Impact on Threatened or Endangered Species
The Audubon Society estimated that wind turbines kill anywhere from 140,000 to 328,000 North American birds a year; and big swaths of land are required to build large-scale wind and solar utility projects resulting in habitat loss.
While some have been built on land with alternate uses, like cattle grazing, both wind and solar continue to grapple with the environmental impact of their projects.
Developed Battery Storage
There’s an unlimited supply of sun, but the energy isn’t produced at peaks times of use—early mornings and evenings. In order to be effective, solar needs storage.
Batteries are the easiest way to store energy. While it’s likely their cost over time will decrease as the demand for solar polar grows, limited supplies of lithium, cobalt, and nickel continue to be a growing concern.
4. Decrease of federal government tax credits
There are some renewable energy tax credits set to step down in 2020.
The solar incentive tax credit (ITC), which previously allowed a 30% credit for solar energy system installation on both commercial and residential properties, will drop to a 26% as of January 1, 2020 and continue to decrease. It will only be a 10% credit to non-residential systems and will no longer apply to residential systems as of January 1, 2022.
The federal renewable electricity production tax credit (PTC) saw similar step downs starting in 2017 and ending in 2019. Qualified projects whose construction started in 2019 or earlier could qualify for some portion of the credit if they’re up and running before 2024.
At the end of 2019, a tax bill referred to as The GREEN Act was introduced to extend, and even expand, many of the renewable energy tax credits and incentives that were expiring or set to expire. While there appeared to be bipartisan support for extending the incentives, the tax bill signed by President Trump in December 2019 didn’t contain any of the legislation introduced in The GREEN Act.
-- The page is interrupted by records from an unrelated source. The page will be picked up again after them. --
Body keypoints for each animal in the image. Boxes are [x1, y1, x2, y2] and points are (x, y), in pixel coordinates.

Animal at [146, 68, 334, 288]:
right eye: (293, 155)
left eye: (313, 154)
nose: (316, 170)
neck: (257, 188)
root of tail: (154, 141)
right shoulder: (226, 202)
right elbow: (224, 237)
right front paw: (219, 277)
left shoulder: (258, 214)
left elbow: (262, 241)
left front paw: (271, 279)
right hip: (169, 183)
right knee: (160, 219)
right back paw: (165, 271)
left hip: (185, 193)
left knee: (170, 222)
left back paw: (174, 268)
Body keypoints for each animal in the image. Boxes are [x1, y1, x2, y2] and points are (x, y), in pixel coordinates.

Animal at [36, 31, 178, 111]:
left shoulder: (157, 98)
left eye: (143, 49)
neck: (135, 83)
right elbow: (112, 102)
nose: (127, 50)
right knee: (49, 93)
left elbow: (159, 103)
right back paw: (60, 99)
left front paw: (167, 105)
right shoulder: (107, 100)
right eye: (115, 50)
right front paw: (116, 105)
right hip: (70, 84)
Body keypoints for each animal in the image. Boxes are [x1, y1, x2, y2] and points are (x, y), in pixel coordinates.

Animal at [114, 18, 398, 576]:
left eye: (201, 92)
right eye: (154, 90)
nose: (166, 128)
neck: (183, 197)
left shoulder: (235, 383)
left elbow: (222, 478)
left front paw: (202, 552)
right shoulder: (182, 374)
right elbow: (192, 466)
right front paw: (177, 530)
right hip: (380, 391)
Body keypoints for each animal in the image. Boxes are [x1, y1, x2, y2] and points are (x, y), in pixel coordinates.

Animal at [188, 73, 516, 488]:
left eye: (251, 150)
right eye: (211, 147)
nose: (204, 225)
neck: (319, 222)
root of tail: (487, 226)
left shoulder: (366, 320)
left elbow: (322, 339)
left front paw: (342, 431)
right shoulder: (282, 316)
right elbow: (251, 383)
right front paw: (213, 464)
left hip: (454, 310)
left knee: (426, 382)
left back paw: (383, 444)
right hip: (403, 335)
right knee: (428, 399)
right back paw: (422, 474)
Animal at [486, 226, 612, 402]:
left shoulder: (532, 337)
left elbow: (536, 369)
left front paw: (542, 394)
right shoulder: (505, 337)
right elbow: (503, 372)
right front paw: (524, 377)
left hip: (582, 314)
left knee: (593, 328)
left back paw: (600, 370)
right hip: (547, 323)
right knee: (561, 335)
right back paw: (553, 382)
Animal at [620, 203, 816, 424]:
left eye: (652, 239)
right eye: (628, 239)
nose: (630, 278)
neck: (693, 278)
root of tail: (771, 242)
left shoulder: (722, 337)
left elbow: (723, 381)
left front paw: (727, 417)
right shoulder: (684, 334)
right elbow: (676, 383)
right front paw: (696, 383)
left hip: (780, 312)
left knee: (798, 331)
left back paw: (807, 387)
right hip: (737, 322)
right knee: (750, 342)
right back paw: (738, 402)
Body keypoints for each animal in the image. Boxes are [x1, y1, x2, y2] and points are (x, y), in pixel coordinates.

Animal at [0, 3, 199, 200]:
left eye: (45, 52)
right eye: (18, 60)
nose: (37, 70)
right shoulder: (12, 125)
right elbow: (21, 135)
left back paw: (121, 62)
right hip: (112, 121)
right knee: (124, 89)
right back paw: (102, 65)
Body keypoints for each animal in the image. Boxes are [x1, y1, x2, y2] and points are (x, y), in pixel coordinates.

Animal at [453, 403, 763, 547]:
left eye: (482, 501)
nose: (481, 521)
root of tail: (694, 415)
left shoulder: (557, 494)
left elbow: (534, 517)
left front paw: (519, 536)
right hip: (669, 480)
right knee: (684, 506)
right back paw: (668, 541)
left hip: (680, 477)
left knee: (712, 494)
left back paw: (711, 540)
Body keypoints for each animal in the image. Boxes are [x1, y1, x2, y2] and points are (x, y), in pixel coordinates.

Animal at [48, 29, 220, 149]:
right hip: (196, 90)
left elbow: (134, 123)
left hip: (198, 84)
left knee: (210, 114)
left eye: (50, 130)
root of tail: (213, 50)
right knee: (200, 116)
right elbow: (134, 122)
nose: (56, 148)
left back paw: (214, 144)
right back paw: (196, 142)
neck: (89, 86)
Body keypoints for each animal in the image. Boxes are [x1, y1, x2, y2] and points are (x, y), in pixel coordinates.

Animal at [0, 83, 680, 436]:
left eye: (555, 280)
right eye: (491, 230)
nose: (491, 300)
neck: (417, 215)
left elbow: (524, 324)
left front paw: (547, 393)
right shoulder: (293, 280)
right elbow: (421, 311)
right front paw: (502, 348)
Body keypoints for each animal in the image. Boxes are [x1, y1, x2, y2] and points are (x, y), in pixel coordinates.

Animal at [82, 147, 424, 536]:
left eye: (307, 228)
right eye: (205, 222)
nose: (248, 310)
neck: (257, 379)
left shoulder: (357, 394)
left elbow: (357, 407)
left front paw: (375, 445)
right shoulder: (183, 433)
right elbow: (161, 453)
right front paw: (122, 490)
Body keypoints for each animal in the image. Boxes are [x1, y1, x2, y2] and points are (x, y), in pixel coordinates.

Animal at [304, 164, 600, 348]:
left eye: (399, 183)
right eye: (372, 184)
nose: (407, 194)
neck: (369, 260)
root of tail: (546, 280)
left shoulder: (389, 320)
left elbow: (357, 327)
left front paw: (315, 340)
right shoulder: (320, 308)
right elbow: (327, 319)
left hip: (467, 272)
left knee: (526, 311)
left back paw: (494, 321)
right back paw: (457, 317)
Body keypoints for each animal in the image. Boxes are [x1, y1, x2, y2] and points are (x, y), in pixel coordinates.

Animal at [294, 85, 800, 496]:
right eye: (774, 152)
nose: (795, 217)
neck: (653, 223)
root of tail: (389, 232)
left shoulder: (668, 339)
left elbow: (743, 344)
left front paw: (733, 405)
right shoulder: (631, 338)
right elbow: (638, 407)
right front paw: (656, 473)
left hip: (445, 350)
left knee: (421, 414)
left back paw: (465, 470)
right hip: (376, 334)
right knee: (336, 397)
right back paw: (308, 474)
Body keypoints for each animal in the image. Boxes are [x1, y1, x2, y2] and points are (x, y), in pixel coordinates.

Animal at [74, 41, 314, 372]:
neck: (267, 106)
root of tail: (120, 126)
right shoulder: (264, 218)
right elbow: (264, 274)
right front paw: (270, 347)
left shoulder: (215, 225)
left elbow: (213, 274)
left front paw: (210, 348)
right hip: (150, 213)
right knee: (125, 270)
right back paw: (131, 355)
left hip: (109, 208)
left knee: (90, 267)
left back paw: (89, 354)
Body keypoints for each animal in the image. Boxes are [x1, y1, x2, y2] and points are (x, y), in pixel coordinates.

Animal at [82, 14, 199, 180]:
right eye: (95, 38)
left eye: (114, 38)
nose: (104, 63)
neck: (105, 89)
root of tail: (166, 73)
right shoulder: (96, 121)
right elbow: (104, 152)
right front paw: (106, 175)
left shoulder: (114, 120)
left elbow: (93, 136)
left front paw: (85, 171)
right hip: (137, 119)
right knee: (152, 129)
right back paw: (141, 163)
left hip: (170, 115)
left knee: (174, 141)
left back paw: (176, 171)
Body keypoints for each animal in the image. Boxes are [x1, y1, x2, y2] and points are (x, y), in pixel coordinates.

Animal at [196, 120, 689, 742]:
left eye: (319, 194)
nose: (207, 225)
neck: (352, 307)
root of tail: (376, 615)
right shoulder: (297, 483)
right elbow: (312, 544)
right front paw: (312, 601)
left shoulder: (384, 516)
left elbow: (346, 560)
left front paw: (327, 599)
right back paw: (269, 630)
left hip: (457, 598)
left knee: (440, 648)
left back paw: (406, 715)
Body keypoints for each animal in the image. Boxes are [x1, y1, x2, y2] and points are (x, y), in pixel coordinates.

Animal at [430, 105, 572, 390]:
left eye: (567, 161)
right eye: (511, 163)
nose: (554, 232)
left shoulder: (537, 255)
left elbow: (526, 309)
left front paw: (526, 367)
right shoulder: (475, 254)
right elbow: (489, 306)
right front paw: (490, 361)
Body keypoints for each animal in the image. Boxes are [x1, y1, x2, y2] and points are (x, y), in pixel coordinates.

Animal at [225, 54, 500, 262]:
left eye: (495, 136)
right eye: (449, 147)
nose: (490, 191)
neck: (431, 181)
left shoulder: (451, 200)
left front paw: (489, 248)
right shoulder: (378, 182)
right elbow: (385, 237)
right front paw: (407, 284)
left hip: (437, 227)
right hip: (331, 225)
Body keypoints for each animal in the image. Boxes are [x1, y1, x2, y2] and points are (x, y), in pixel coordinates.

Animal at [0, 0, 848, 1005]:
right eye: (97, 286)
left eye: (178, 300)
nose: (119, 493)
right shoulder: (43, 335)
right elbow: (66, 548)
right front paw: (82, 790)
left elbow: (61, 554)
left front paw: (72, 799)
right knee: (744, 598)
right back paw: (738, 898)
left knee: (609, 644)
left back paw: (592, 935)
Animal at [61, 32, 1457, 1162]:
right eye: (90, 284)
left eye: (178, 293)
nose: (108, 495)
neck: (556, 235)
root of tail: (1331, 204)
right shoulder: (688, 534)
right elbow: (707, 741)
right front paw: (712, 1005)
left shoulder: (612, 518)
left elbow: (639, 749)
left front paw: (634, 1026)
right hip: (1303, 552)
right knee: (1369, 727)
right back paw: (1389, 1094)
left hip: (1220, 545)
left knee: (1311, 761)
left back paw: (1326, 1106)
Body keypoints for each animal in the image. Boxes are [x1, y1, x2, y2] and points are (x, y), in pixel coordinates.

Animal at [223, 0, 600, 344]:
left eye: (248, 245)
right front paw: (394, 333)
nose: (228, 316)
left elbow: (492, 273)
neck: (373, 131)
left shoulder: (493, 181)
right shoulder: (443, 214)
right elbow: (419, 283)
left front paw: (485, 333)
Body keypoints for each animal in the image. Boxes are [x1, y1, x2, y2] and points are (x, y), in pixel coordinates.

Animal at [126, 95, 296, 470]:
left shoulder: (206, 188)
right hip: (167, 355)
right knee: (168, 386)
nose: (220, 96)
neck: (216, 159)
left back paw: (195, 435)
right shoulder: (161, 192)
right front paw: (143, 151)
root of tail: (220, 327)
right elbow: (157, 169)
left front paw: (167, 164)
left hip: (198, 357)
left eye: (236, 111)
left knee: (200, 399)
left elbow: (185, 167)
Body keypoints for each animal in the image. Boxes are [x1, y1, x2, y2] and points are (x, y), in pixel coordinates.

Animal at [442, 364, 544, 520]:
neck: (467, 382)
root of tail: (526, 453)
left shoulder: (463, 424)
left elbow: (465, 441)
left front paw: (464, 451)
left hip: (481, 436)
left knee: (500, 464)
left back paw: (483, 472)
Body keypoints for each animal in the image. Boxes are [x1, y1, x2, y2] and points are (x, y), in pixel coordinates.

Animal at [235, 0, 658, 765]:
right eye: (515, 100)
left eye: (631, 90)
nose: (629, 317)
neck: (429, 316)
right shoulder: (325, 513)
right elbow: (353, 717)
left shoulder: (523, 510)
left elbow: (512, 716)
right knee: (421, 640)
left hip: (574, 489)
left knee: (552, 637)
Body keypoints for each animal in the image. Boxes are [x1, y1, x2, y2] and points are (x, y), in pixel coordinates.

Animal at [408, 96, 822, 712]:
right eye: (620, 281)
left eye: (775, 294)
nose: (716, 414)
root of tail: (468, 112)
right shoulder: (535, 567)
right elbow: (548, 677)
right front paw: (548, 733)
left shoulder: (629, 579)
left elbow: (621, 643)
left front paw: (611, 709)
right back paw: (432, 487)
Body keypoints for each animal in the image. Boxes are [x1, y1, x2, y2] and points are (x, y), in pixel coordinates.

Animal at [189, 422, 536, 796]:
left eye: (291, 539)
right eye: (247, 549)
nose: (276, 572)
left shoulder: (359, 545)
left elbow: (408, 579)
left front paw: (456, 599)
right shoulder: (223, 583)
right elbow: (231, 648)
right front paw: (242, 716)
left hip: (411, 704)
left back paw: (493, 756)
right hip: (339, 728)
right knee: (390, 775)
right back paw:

State and Local Governments
Federal credits will likely continue to decrease, but a rise in incentives from state and local governments will likely continue as a long-term trend beyond 2020.
State and local governments with increasing renewable energy portfolio standards (RPS), such as California, will continue to lead the way for more renewable energy sources with tax exemptions and sales and property tax rebates.
We’ll also continue to see influence from state and local governments through new mandates and standards.
For example, California will require all newly built homes to have solar panels as of 2020; it’s part of the state’s goal to divest in fossil fuels by 2045.
Cities like Berkeley, California and Brookline, Massachusetts have banned the use of natural gas in new homes and apartments, and Seattle, Washington is considering a similar ban.
Expect to see more legislation of this nature.
5. Electrification of transportation
Tesla accomplished a feat that the original, utilitarian Priuses failed to do.
Their high-performance vehicles spurred growth of public interest in renewable energy technology. In response, the traditional automakers have been forced to develop more e-vehicles and make them more cost-competitive.
While an average, everyday consumer may not be able to afford a Tesla, the idea of owning a low emissions e-vehicle has gradually become so popular that the utilitarian models are now catching on at a faster rate.
Over one million e-vehicles were sold worldwide in 2017—a new record—and Q1 2019 sales increased 10% over Q1 2018 sales according to a report from the Edison Electric Institute.
This upward trend will continue in 2020.